The decision tree classification of the soil samples could be used as a gradient of the state of soil quality in the studied management systems. Soil samples from the four different systems, no matter the sampling time, constitute four separate groups; the tree hedgerow system was classified at the right edge, the grazed fields at the left edge, and the woody R. canescens shrubs in the middle. The management system effect was much more pronounced than that of the period of sampling as the classification was based according to the management system and secondly according to the time period. Soil samples collected from the grazed fields were classified closely and were separated from the hedgerow one, indicating the similarity in their soil biochemical characteristics. However, the intensity of grazing affected significantly mostly the organic C content which is responsible for the discrimination between samples from the heavily and the lightly grazed fields. Grazing influenced the potential of organic matter decomposition triggering fast carbon cycling and resulting in low soil organic matter content. The higher the intensity of grazing, the faster the depletion of stored nutrients. Therefore, a return to a slow-cycling (C-storing) ecosystem is required to build new organic reserves (Bardgett et al. 2001), and an equilibrium between the input of plant litter and the losses to decomposition and nutrient mineralization processes has to be established (Nyssen et al. 2008). Moreover, the grazing factor affected the composition of the soil microbial community, as MBC/MBN ratio was likely the most important variable that discriminated the grazed fields from the hedgerows. Complete cessation of grazing will gradually result to a more fungal than a bacterial based energy channel in the decomposer food web (Moore and Hunt 1988; Bardgett et al. 1998). Plenty of studies have shown that microbial community of soil becomes increasingly dominant of fungi as succession proceeds (Bardgett et al. 1999; Ohtonen et al. 1999).
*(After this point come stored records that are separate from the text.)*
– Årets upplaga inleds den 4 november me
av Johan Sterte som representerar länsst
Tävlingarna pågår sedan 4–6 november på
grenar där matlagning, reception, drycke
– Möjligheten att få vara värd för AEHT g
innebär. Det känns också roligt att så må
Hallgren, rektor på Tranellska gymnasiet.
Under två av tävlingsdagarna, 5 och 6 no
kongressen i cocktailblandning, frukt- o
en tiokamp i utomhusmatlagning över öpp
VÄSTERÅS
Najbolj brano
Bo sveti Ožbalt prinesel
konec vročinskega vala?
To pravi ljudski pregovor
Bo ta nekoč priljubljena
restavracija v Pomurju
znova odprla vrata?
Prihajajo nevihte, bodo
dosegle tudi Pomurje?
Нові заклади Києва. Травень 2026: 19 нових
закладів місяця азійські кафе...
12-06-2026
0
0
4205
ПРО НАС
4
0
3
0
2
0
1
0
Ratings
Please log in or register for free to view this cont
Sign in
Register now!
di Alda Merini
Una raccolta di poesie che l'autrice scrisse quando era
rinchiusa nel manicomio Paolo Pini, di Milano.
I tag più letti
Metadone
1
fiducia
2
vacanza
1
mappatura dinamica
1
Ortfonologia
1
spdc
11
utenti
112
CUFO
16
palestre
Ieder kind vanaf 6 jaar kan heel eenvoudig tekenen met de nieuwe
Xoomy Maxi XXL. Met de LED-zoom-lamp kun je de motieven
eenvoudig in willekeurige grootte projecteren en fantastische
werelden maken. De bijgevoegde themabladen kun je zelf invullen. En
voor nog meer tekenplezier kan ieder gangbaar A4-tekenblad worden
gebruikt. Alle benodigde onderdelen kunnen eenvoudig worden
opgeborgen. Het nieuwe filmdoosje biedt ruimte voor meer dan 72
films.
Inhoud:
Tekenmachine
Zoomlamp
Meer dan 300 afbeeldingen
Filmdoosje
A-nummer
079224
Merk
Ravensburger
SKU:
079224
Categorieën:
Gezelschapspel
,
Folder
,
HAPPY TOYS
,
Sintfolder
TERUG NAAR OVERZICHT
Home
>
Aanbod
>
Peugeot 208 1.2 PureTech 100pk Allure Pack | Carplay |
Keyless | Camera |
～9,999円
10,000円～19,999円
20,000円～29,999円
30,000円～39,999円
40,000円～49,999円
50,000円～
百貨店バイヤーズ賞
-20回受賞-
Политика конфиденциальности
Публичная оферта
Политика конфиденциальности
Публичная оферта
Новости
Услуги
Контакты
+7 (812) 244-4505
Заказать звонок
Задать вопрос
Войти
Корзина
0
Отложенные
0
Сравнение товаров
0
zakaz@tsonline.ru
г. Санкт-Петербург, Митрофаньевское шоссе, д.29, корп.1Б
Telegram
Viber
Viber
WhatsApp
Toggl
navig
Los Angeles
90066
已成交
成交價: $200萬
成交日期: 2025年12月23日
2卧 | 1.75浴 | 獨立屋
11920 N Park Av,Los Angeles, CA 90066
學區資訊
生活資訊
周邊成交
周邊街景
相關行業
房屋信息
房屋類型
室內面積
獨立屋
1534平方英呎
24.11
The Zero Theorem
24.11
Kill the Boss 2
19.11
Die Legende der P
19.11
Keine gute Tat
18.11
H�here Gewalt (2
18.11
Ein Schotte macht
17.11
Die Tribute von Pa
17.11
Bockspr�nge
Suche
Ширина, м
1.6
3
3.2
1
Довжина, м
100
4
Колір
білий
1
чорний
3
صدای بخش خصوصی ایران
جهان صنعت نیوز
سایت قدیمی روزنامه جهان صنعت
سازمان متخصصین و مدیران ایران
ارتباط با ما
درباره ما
In terms of management, cessation of grazing alone could possibly improve the nutrient cycles without the need for active restoration. Nevertheless, untended for a long period, degraded land may recover to an extent, but it rarely recovers to its original condition. More often, degradation will get worse before it gets better and restoration action is required to reverse the trend. Our results, along with the fact that the importance analysis showed MBC/MBN ratio, MBN, and organic C variables as the most important ones for the classification of the samples, indicate that grazing, in terms of soil functionality, induced changes that are mainly expressed in soil parameters related to the C and N cycles. Management plans should aim at the improvement of variables related to these two cycles in order to favor passive reforestation from herbaceous to woody vegetation (Laskurain et al. 2013). Management plans regarding the P cycle could be applied at later stages, when woody vegetation will be well-established.